The five of us encourage people to speak out.  Talk to your Senators and Representatives.  But make it 5 to 1 not one on one. It takes more air out of the room.

August 11, 2009

The Manson Family, Leonard Peltier And Justice

I heard filmmaker John Waters on the radio yesterday making a case for the parole of Leslie Van Houten, one of the members of Charles Manson's "family" who helped murder Rosemary LaBianca in 1969. Van Houten could hope for a better friend and defender than Waters, who drew a vague connection between his declasse films, the social movements of the '60s and the crimes committed by Manson and his gang.

It's interesting that National Public Radio interviewed Waters about the case at length and did not challenge his faulty points of comparison between his films and reality or his particularly egregious rewriting of the history of the '60s. The interviewer picked up on the sheer and intentional grossness of Waters' work, but did so in ways which made the interview almost titillating and gave Waters more of a forum and an opportunity to appear insincerely introspective and regretful. He's regretting everything he did all the way to the bank.
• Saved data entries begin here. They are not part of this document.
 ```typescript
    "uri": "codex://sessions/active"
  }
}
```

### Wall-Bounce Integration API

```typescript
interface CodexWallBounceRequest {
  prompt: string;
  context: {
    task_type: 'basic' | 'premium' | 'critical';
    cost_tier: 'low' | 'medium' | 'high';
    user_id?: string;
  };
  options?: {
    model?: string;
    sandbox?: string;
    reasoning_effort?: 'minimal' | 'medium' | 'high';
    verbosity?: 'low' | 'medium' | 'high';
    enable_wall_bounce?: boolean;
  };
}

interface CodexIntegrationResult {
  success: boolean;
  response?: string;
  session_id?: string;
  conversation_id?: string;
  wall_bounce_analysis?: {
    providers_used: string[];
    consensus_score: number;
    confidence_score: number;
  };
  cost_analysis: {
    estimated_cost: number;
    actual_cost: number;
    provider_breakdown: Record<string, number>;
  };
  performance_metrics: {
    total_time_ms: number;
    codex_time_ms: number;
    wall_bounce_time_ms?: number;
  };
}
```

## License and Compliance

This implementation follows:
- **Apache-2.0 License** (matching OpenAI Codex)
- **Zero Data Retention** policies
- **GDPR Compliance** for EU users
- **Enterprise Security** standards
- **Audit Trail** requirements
The Manson case is getting some renewed media attention. It has become an opportunity for the media to make us think about where and who we were 40 years ago. Some of us remember where we were when Kennedy was assassinated; others remember where they were when news of the murders committed by Manson and his followers broke. We often remember a more trusting world when we look back, one filled with promise. Whether that's correct and realistic or not, what are we recalling and saying about the state of the world when we remember the events of August 10, 1969? It says a great deal about the degeneration of social relationships that the media is forcing this into the public discourse.

Meanwhile, Leonard Peltier has been in prison for 12,240 days. He's been imprisoned since 1976 for events growing out of the pine Ridge Reservation occupation. It is at least doubtful that he is guilty as charged, and likely that he's innocent. He is certainly a political prisoner.

If Waters' argument that Van Houten is guilty of the crimes she was charged with but has served enough time holds water--no pun intended--then Peltier gets his get-out-of-jail free card before she does. Peltier is probably innocent; Van Houten says she's guilty. If the argument that Van Houten has successfully done so much in prison to improve herself and help others gets her out from behind bars, then Peltier--a real hero--goes first. Check out the website for Peltier here.

If nostalgia for a time that never was is going to sway our opinions and determine what justice is, then it's fair to ask who better represents a time of protest--Van Houten or Peltier? Waters was all about linking Van Houten to protest movements, youthful idealism and Abbie Hoffman--none of that holds water. What is so radical about people destroying themselves with drugs and trying to provoke racial conflict and mass chaos?

Peltier, on the other hand, was part of a people's movement. The FBI broke the law in the ways in which it subverted and attacked that movement and in the ways in which it intervened to assure Peltier's conviction. July 28 was an international day of solidarity with Peltier but NPR didn't get anyone on to talk about the case and Waters didn't mention Peltier or any other political prisoners.

We say that art is not produced from abstract principles. It reflects the political-economy and social divisions of a particular day and place and attitudes about development, existence and change. Some art is progressive and revolutionary and some is declasse, reactionary or degenerate. Personal taste is not the issue; how art functions and how artists live out their creativity and ideals is very much the issue on the other hand. Waters crossed the bar, if he ever was on the right side of things.